(Stored items from a collection)
###

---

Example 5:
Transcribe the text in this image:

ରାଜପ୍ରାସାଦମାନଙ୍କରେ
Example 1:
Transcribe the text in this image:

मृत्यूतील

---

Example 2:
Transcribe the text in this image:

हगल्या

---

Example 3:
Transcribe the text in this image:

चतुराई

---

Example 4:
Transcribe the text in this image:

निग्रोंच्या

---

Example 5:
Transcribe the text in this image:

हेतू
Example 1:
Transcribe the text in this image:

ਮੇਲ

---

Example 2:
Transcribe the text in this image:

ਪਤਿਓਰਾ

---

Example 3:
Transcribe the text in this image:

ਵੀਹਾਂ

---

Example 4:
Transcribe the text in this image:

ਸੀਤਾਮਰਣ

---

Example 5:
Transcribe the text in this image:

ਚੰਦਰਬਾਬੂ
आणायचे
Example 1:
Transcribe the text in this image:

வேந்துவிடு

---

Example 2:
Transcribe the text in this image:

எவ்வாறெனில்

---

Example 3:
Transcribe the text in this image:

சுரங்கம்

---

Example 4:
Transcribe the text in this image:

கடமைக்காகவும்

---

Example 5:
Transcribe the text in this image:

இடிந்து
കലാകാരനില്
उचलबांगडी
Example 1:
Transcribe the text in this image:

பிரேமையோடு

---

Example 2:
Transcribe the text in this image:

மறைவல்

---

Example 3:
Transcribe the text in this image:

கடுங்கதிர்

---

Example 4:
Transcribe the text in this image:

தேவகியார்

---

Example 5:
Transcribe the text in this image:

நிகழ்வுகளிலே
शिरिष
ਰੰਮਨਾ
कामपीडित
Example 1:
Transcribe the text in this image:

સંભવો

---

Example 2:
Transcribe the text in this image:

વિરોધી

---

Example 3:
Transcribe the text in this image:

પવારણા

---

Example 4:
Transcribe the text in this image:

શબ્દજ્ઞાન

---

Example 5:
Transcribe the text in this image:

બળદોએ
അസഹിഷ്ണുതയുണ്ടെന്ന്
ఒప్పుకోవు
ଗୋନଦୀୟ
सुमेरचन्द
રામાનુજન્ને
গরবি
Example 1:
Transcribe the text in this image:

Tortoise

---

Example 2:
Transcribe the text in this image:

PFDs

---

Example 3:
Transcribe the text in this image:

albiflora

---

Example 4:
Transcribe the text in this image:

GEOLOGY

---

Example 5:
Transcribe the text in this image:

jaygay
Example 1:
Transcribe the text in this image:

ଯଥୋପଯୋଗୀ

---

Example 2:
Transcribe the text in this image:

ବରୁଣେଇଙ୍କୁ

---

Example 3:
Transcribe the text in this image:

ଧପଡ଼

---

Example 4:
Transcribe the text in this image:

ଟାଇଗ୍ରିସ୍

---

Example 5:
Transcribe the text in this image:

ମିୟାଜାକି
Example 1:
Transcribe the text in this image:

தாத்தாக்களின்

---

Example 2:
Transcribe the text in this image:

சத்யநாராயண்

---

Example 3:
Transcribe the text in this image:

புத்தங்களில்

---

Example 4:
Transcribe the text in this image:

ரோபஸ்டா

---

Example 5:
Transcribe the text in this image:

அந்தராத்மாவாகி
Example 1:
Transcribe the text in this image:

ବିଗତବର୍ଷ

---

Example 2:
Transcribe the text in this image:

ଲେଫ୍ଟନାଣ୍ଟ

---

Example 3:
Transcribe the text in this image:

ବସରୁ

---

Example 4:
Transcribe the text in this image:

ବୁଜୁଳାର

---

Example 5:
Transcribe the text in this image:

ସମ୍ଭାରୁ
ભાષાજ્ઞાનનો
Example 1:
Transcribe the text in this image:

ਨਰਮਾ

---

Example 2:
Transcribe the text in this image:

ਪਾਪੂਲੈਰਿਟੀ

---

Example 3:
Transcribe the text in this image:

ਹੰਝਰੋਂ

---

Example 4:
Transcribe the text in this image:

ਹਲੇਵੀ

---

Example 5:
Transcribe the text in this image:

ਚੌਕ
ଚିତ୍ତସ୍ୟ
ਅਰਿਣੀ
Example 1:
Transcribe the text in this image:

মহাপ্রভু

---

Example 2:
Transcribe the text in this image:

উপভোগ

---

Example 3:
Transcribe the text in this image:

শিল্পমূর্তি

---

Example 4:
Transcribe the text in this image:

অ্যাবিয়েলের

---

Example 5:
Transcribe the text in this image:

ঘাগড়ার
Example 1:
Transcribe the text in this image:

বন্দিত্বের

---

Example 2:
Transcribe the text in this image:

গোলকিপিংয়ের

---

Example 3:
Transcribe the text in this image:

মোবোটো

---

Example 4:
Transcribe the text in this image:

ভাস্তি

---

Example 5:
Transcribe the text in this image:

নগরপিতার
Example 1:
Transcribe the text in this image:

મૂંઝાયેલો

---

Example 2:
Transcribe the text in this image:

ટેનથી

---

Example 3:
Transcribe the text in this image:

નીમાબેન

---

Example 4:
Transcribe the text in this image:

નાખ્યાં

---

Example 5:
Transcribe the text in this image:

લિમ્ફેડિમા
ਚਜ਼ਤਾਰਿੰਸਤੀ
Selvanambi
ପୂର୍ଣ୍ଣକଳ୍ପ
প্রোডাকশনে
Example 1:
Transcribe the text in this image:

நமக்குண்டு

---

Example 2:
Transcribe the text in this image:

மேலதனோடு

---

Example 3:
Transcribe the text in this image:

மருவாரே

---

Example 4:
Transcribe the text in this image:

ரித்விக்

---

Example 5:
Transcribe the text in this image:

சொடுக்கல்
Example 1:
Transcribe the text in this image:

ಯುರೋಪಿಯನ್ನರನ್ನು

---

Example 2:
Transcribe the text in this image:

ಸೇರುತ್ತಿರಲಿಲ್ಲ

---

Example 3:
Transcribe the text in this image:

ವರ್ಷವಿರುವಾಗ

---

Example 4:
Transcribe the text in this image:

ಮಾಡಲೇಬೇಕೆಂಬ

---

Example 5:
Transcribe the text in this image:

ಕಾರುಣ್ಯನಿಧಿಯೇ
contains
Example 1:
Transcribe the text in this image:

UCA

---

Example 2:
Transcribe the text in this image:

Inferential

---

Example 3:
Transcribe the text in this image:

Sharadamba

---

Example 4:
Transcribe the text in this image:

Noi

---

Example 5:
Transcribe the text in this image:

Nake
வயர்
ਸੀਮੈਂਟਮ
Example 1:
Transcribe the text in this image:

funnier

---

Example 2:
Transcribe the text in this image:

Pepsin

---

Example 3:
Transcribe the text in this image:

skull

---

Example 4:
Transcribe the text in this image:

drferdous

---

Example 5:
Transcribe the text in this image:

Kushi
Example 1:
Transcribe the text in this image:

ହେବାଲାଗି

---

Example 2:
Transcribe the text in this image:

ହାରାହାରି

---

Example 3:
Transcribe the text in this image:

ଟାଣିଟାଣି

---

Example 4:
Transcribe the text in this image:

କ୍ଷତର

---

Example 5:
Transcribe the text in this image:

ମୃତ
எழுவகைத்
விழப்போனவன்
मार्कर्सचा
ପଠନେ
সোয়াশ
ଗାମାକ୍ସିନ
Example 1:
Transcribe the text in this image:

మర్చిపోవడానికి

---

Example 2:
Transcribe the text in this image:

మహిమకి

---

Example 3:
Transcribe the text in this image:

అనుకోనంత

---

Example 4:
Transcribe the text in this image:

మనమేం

###

Repeat the entries exactly, leaving nothing out.

Task result:
---

Example 5:
Transcribe the text in this image:

ରାଜପ୍ରାସାଦମାନଙ୍କରେ
Example 1:
Transcribe the text in this image:

मृत्यूतील

---

Example 2:
Transcribe the text in this image:

हगल्या

---

Example 3:
Transcribe the text in this image:

चतुराई

---

Example 4:
Transcribe the text in this image:

निग्रोंच्या

---

Example 5:
Transcribe the text in this image:

हेतू
Example 1:
Transcribe the text in this image:

ਮੇਲ

---

Example 2:
Transcribe the text in this image:

ਪਤਿਓਰਾ

---

Example 3:
Transcribe the text in this image:

ਵੀਹਾਂ

---

Example 4:
Transcribe the text in this image:

ਸੀਤਾਮਰਣ

---

Example 5:
Transcribe the text in this image:

ਚੰਦਰਬਾਬੂ
आणायचे
Example 1:
Transcribe the text in this image:

வேந்துவிடு

---

Example 2:
Transcribe the text in this image:

எவ்வாறெனில்

---

Example 3:
Transcribe the text in this image:

சுரங்கம்

---

Example 4:
Transcribe the text in this image:

கடமைக்காகவும்

---

Example 5:
Transcribe the text in this image:

இடிந்து
കലാകാരനില്
उचलबांगडी
Example 1:
Transcribe the text in this image:

பிரேமையோடு

---

Example 2:
Transcribe the text in this image:

மறைவல்

---

Example 3:
Transcribe the text in this image:

கடுங்கதிர்

---

Example 4:
Transcribe the text in this image:

தேவகியார்

---

Example 5:
Transcribe the text in this image:

நிகழ்வுகளிலே
शिरिष
ਰੰਮਨਾ
कामपीडित
Example 1:
Transcribe the text in this image:

સંભવો

---

Example 2:
Transcribe the text in this image:

વિરોધી

---

Example 3:
Transcribe the text in this image:

પવારણા

---

Example 4:
Transcribe the text in this image:

શબ્દજ્ઞાન

---

Example 5:
Transcribe the text in this image:

બળદોએ
അസഹിഷ്ണുതയുണ്ടെന്ന്
ఒప్పుకోవు
ଗୋନଦୀୟ
सुमेरचन्द
રામાનુજન્ને
গরবি
Example 1:
Transcribe the text in this image:

Tortoise

---

Example 2:
Transcribe the text in this image:

PFDs

---

Example 3:
Transcribe the text in this image:

albiflora

---

Example 4:
Transcribe the text in this image:

GEOLOGY

---

Example 5:
Transcribe the text in this image:

jaygay
Example 1:
Transcribe the text in this image:

ଯଥୋପଯୋଗୀ

---

Example 2:
Transcribe the text in this image:

ବରୁଣେଇଙ୍କୁ

---

Example 3:
Transcribe the text in this image:

ଧପଡ଼

---

Example 4:
Transcribe the text in this image:

ଟାଇଗ୍ରିସ୍

---

Example 5:
Transcribe the text in this image:

ମିୟାଜାକି
Example 1:
Transcribe the text in this image:

தாத்தாக்களின்

---

Example 2:
Transcribe the text in this image:

சத்யநாராயண்

---

Example 3:
Transcribe the text in this image:

புத்தங்களில்

---

Example 4:
Transcribe the text in this image:

ரோபஸ்டா

---

Example 5:
Transcribe the text in this image:

அந்தராத்மாவாகி
Example 1:
Transcribe the text in this image:

ବିଗତବର୍ଷ

---

Example 2:
Transcribe the text in this image:

ଲେଫ୍ଟନାଣ୍ଟ

---

Example 3:
Transcribe the text in this image:

ବସରୁ

---

Example 4:
Transcribe the text in this image:

ବୁଜୁଳାର

---

Example 5:
Transcribe the text in this image:

ସମ୍ଭାରୁ
ભાષાજ્ઞાનનો
Example 1:
Transcribe the text in this image:

ਨਰਮਾ

---

Example 2:
Transcribe the text in this image:

ਪਾਪੂਲੈਰਿਟੀ

---

Example 3:
Transcribe the text in this image:

ਹੰਝਰੋਂ

---

Example 4:
Transcribe the text in this image:

ਹਲੇਵੀ

---

Example 5:
Transcribe the text in this image:

ਚੌਕ
ଚିତ୍ତସ୍ୟ
ਅਰਿਣੀ
Example 1:
Transcribe the text in this image:

মহাপ্রভু

---

Example 2:
Transcribe the text in this image:

উপভোগ

---

Example 3:
Transcribe the text in this image:

শিল্পমূর্তি

---

Example 4:
Transcribe the text in this image:

অ্যাবিয়েলের

---

Example 5:
Transcribe the text in this image:

ঘাগড়ার
Example 1:
Transcribe the text in this image:

বন্দিত্বের

---

Example 2:
Transcribe the text in this image:

গোলকিপিংয়ের

---

Example 3:
Transcribe the text in this image:

মোবোটো

---

Example 4:
Transcribe the text in this image:

ভাস্তি

---

Example 5:
Transcribe the text in this image:

নগরপিতার
Example 1:
Transcribe the text in this image:

મૂંઝાયેલો

---

Example 2:
Transcribe the text in this image:

ટેનથી

---

Example 3:
Transcribe the text in this image:

નીમાબેન

---

Example 4:
Transcribe the text in this image:

નાખ્યાં

---

Example 5:
Transcribe the text in this image:

લિમ્ફેડિમા
ਚਜ਼ਤਾਰਿੰਸਤੀ
Selvanambi
ପୂର୍ଣ୍ଣକଳ୍ପ
প্রোডাকশনে
Example 1:
Transcribe the text in this image:

நமக்குண்டு

---

Example 2:
Transcribe the text in this image:

மேலதனோடு

---

Example 3:
Transcribe the text in this image:

மருவாரே

---

Example 4:
Transcribe the text in this image:

ரித்விக்

---

Example 5:
Transcribe the text in this image:

சொடுக்கல்
Example 1:
Transcribe the text in this image:

ಯುರೋಪಿಯನ್ನರನ್ನು

---

Example 2:
Transcribe the text in this image:

ಸೇರುತ್ತಿರಲಿಲ್ಲ

---

Example 3:
Transcribe the text in this image:

ವರ್ಷವಿರುವಾಗ

---

Example 4:
Transcribe the text in this image:

ಮಾಡಲೇಬೇಕೆಂಬ

---

Example 5:
Transcribe the text in this image:

ಕಾರುಣ್ಯನಿಧಿಯೇ
contains
Example 1:
Transcribe the text in this image:

UCA

---

Example 2:
Transcribe the text in this image:

Inferential

---

Example 3:
Transcribe the text in this image:

Sharadamba

---

Example 4:
Transcribe the text in this image:

Noi

---

Example 5:
Transcribe the text in this image:

Nake
வயர்
ਸੀਮੈਂਟਮ
Example 1:
Transcribe the text in this image:

funnier

---

Example 2:
Transcribe the text in this image:

Pepsin

---

Example 3:
Transcribe the text in this image:

skull

---

Example 4:
Transcribe the text in this image:

drferdous

---

Example 5:
Transcribe the text in this image:

Kushi
Example 1:
Transcribe the text in this image:

ହେବାଲାଗି

---

Example 2:
Transcribe the text in this image:

ହାରାହାରି

---

Example 3:
Transcribe the text in this image:

ଟାଣିଟାଣି

---

Example 4:
Transcribe the text in this image:

କ୍ଷତର

---

Example 5:
Transcribe the text in this image:

ମୃତ
எழுவகைத்
விழப்போனவன்
मार्कर्सचा
ପଠନେ
সোয়াশ
ଗାମାକ୍ସିନ
Example 1:
Transcribe the text in this image:

మర్చిపోవడానికి

---

Example 2:
Transcribe the text in this image:

మహిమకి

---

Example 3:
Transcribe the text in this image:

అనుకోనంత

---

Example 4:
Transcribe the text in this image:

మనమేం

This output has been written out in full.